Oh, yeah and it looks like the Mariners might have a new closer for the rest of the season. No--don't worry, I'll wait for you to finish yawning, casual non-Seattle baseball fan. His name is Danny Farquhar and here is an at bat from his 9th inning today:
Looks like somebody wants to be Mariano Rivera with a curveball. What? He was a former Yankee? Worked with Rivera? He's only in his mid-20's? Still bored. Excuse me? FIP? What's a FIP? I don't care if his is only 1.87. You say that's 5th best in all of baseball including starters? And he's third best in xFIP? Better than Craig Kimbrel and Matt Harvey? Haha. "FIP." Come back after you've faced real hitters in the clutch, buddy. This 96-78 MPH curveball thing you've got going here looks nice but I've got a Rangers game to catch.
So here we are, back talking about Felix Hernandez again. I mean, the guy is good, I guess, but hell-ooo...how about the Detroit man, riding 17 wins? Headed for the playoffs? Now that's a real pitcher. I don't see this "King" Felix making his starts in a real city like New York or Los Angeles. And signing a back-loaded 7 year contract to stay on a losing baseball team just because you "like the city" and "want to win" there? Pfft. Who is this guy?

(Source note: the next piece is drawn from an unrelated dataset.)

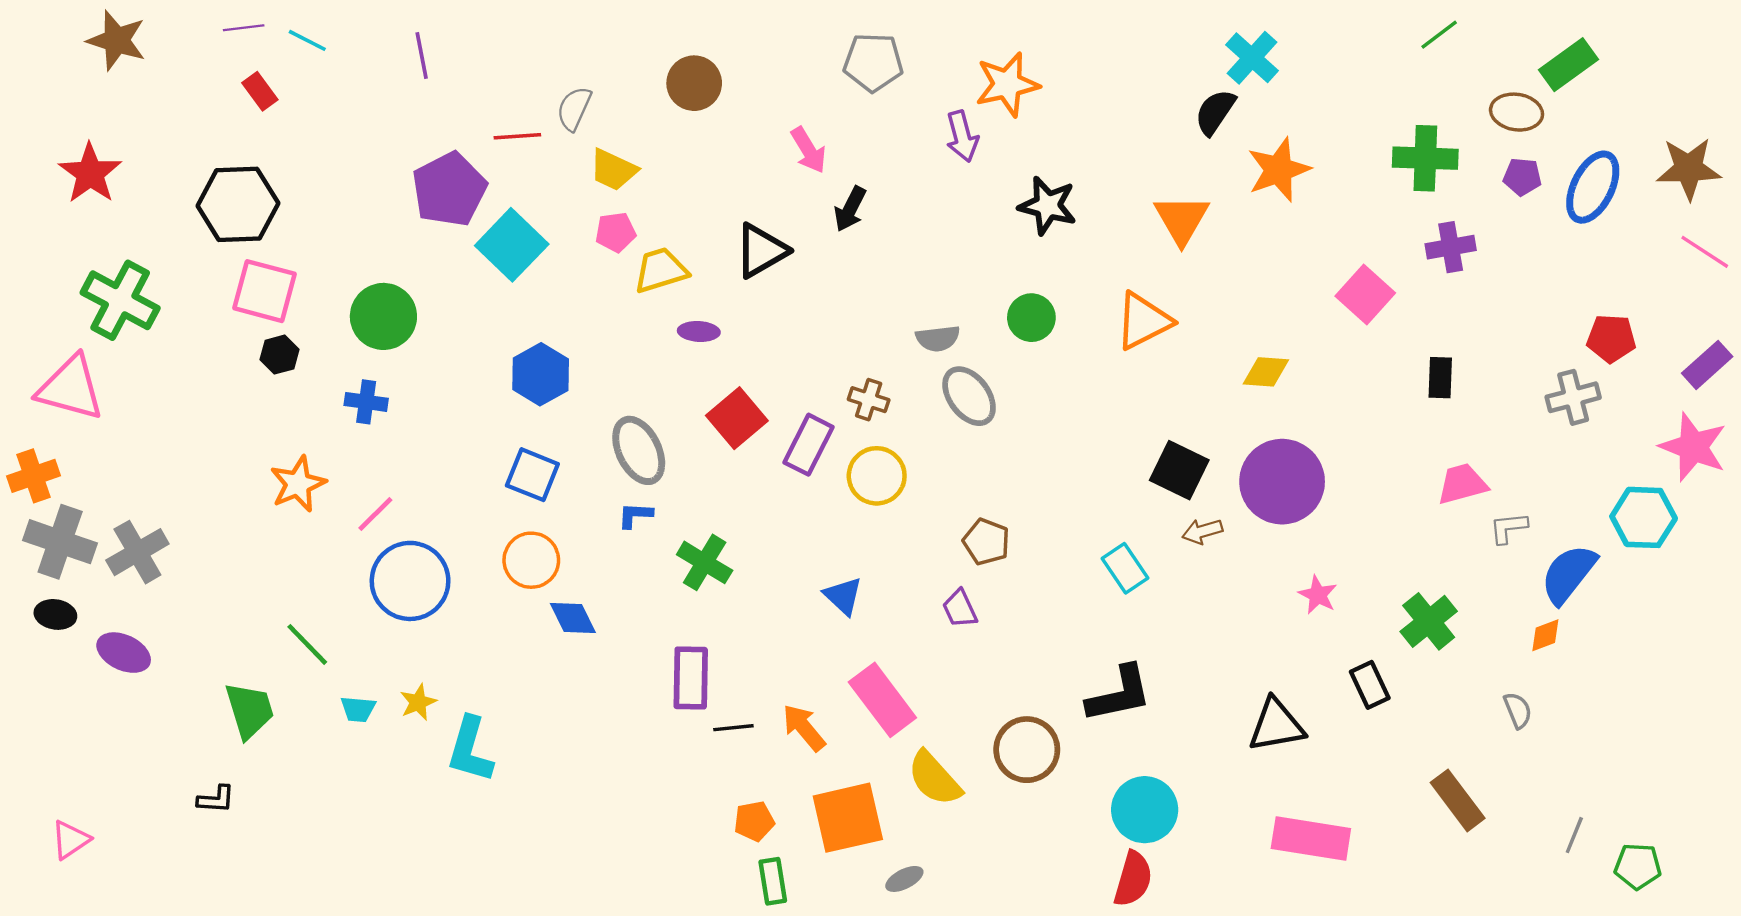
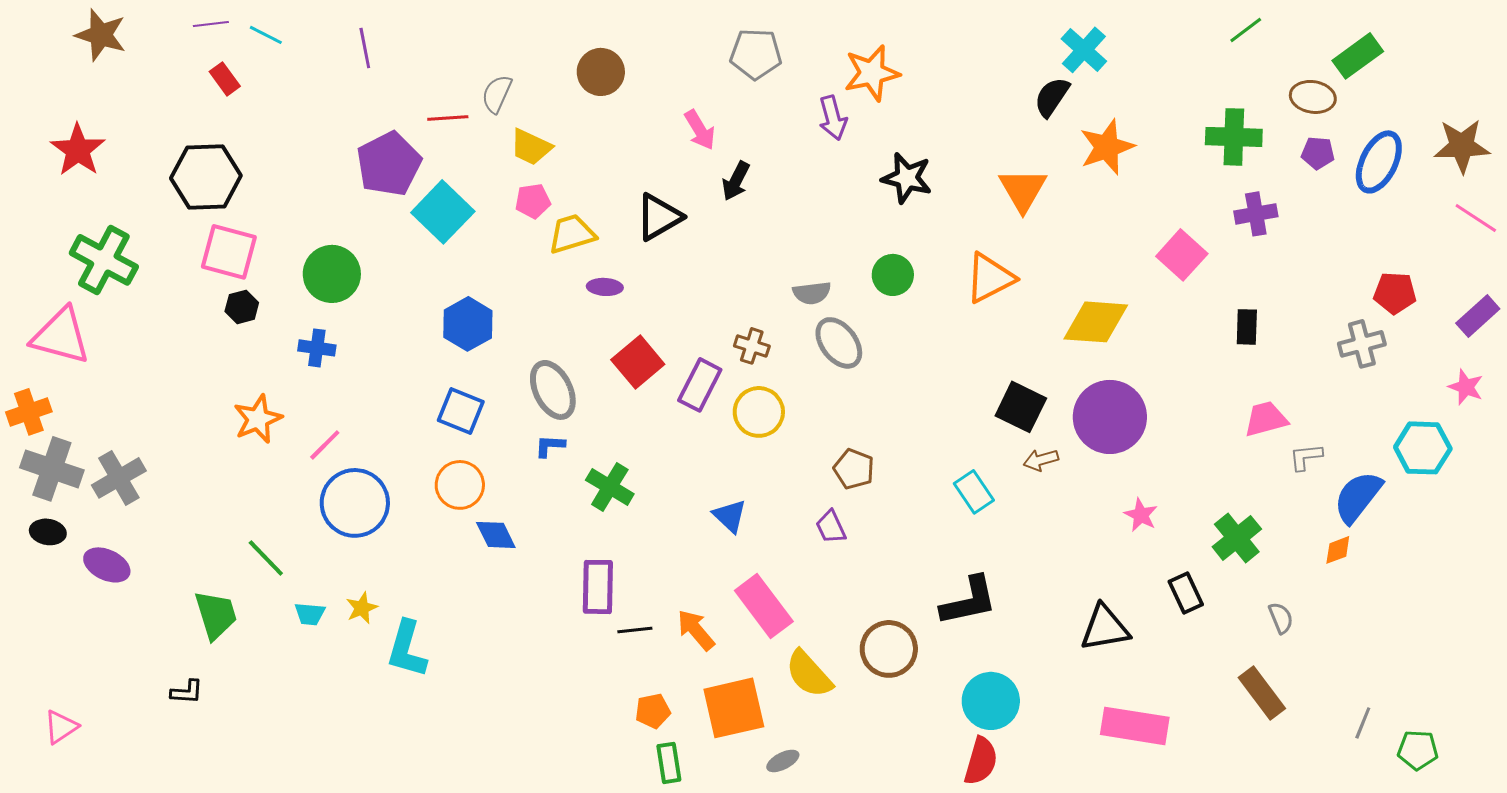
yellow diamond: (1266, 372) -> (1096, 322), size x1.6
pink star: (1693, 447) -> (1466, 387), size x0.6
gray semicircle: (1518, 710) -> (1281, 618), moved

And look at this (if it ever becomes available):
Yeah. I mean, neat, fancy defense. "Best defensive shortstop in baseball." Hasn't started since whenever and can still pull a play off like this without a second's hesitation. Brendan Ryan wouldn't even need to be doing this if Felix struck the guy out. So have your fun, folks. Whatever.
If the national baseball media has taught me anything, it's to be wary of games like this, coming from a team such as this. And you know what? It doesn't really matter--it's not real baseball and it probably doesn't even count in the record book like this afternoon's Tigers/Yankees game. Did you see that? Now that's real baseball. Or how about those Nationals? You know, the Cubs and Cardinals played yet another game in their decades-old rivalry. And did you hear about Adam Wainwright?
Yeah, I thought so. Have fun with your "Mariners," fans. I would say see you in a couple of years, but we all know that isn't going to happen.*
*on the off chance it does happen, please ignore this entire article and remember that I was there to tell you that Felix Hernandez is the best pitcher in baseball, and that Mariners GM Jack Zduriencik sure has built up a nice youth movement here. But most importantly, remember that I was right all along and knew exactly what was going to happen before it happened.